## Task goal
Every entry must be set down exactly in the answer; no pictures should appear.

## Data to process
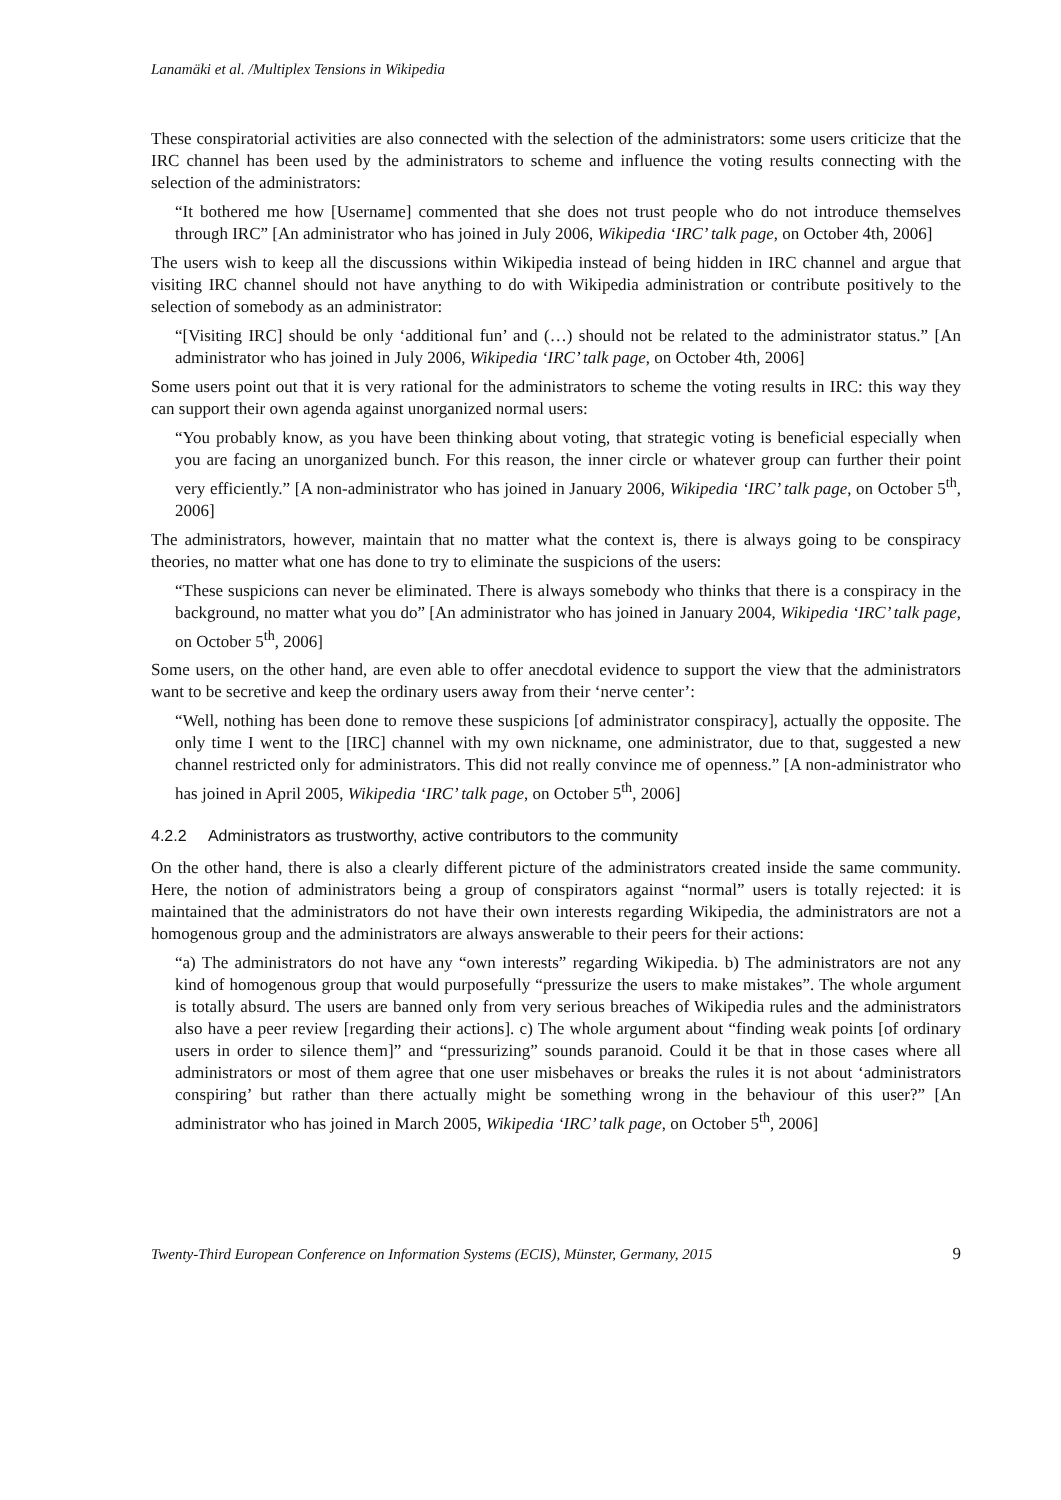Lanamäki et al. /Multiplex Tensions in Wikipedia
These conspiratorial activities are also connected with the selection of the administrators: some users criticize that the IRC channel has been used by the administrators to scheme and influence the voting results connecting with the selection of the administrators:
“It bothered me how [Username] commented that she does not trust people who do not introduce themselves through IRC” [An administrator who has joined in July 2006, Wikipedia ‘IRC’ talk page, on October 4th, 2006]
The users wish to keep all the discussions within Wikipedia instead of being hidden in IRC channel and argue that visiting IRC channel should not have anything to do with Wikipedia administration or contribute positively to the selection of somebody as an administrator:
“[Visiting IRC] should be only ‘additional fun’ and (…) should not be related to the administrator status.” [An administrator who has joined in July 2006, Wikipedia ‘IRC’ talk page, on October 4th, 2006]
Some users point out that it is very rational for the administrators to scheme the voting results in IRC: this way they can support their own agenda against unorganized normal users:
“You probably know, as you have been thinking about voting, that strategic voting is beneficial especially when you are facing an unorganized bunch. For this reason, the inner circle or whatever group can further their point very efficiently.” [A non-administrator who has joined in January 2006, Wikipedia ‘IRC’ talk page, on October 5<sup>th</sup>, 2006]
The administrators, however, maintain that no matter what the context is, there is always going to be conspiracy theories, no matter what one has done to try to eliminate the suspicions of the users:
“These suspicions can never be eliminated. There is always somebody who thinks that there is a conspiracy in the background, no matter what you do” [An administrator who has joined in January 2004, Wikipedia ‘IRC’ talk page, on October 5<sup>th</sup>, 2006]
Some users, on the other hand, are even able to offer anecdotal evidence to support the view that the administrators want to be secretive and keep the ordinary users away from their ‘nerve center’:
“Well, nothing has been done to remove these suspicions [of administrator conspiracy], actually the opposite. The only time I went to the [IRC] channel with my own nickname, one administrator, due to that, suggested a new channel restricted only for administrators. This did not really convince me of openness.” [A non-administrator who has joined in April 2005, Wikipedia ‘IRC’ talk page, on October 5<sup>th</sup>, 2006]
4.2.2 Administrators as trustworthy, active contributors to the community
On the other hand, there is also a clearly different picture of the administrators created inside the same community. Here, the notion of administrators being a group of conspirators against “normal” users is totally rejected: it is maintained that the administrators do not have their own interests regarding Wikipedia, the administrators are not a homogenous group and the administrators are always answerable to their peers for their actions:
“a) The administrators do not have any “own interests” regarding Wikipedia. b) The administrators are not any kind of homogenous group that would purposefully “pressurize the users to make mistakes”. The whole argument is totally absurd. The users are banned only from very serious breaches of Wikipedia rules and the administrators also have a peer review [regarding their actions]. c) The whole argument about “finding weak points [of ordinary users in order to silence them]” and “pressurizing” sounds paranoid. Could it be that in those cases where all administrators or most of them agree that one user misbehaves or breaks the rules it is not about ‘administrators conspiring’ but rather than there actually might be something wrong in the behaviour of this user?” [An administrator who has joined in March 2005, Wikipedia ‘IRC’ talk page, on October 5<sup>th</sup>, 2006]
Twenty-Third European Conference on Information Systems (ECIS), Münster, Germany, 2015 9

## Solution below
Lanamäki et al. /Multiplex Tensions in Wikipedia
These conspiratorial activities are also connected with the selection of the administrators: some users criticize that the IRC channel has been used by the administrators to scheme and influence the voting results connecting with the selection of the administrators:
“It bothered me how [Username] commented that she does not trust people who do not introduce themselves through IRC” [An administrator who has joined in July 2006, Wikipedia ‘IRC’ talk page, on October 4th, 2006]
The users wish to keep all the discussions within Wikipedia instead of being hidden in IRC channel and argue that visiting IRC channel should not have anything to do with Wikipedia administration or contribute positively to the selection of somebody as an administrator:
“[Visiting IRC] should be only ‘additional fun’ and (…) should not be related to the administrator status.” [An administrator who has joined in July 2006, Wikipedia ‘IRC’ talk page, on October 4th, 2006]
Some users point out that it is very rational for the administrators to scheme the voting results in IRC: this way they can support their own agenda against unorganized normal users:
“You probably know, as you have been thinking about voting, that strategic voting is beneficial especially when you are facing an unorganized bunch. For this reason, the inner circle or whatever group can further their point very efficiently.” [A non-administrator who has joined in January 2006, Wikipedia ‘IRC’ talk page, on October 5<sup>th</sup>, 2006]
The administrators, however, maintain that no matter what the context is, there is always going to be conspiracy theories, no matter what one has done to try to eliminate the suspicions of the users:
“These suspicions can never be eliminated. There is always somebody who thinks that there is a conspiracy in the background, no matter what you do” [An administrator who has joined in January 2004, Wikipedia ‘IRC’ talk page, on October 5<sup>th</sup>, 2006]
Some users, on the other hand, are even able to offer anecdotal evidence to support the view that the administrators want to be secretive and keep the ordinary users away from their ‘nerve center’:
“Well, nothing has been done to remove these suspicions [of administrator conspiracy], actually the opposite. The only time I went to the [IRC] channel with my own nickname, one administrator, due to that, suggested a new channel restricted only for administrators. This did not really convince me of openness.” [A non-administrator who has joined in April 2005, Wikipedia ‘IRC’ talk page, on October 5<sup>th</sup>, 2006]
4.2.2 Administrators as trustworthy, active contributors to the community
On the other hand, there is also a clearly different picture of the administrators created inside the same community. Here, the notion of administrators being a group of conspirators against “normal” users is totally rejected: it is maintained that the administrators do not have their own interests regarding Wikipedia, the administrators are not a homogenous group and the administrators are always answerable to their peers for their actions:
“a) The administrators do not have any “own interests” regarding Wikipedia. b) The administrators are not any kind of homogenous group that would purposefully “pressurize the users to make mistakes”. The whole argument is totally absurd. The users are banned only from very serious breaches of Wikipedia rules and the administrators also have a peer review [regarding their actions]. c) The whole argument about “finding weak points [of ordinary users in order to silence them]” and “pressurizing” sounds paranoid. Could it be that in those cases where all administrators or most of them agree that one user misbehaves or breaks the rules it is not about ‘administrators conspiring’ but rather than there actually might be something wrong in the behaviour of this user?” [An administrator who has joined in March 2005, Wikipedia ‘IRC’ talk page, on October 5<sup>th</sup>, 2006]
Twenty-Third European Conference on Information Systems (ECIS), Münster, Germany, 2015 9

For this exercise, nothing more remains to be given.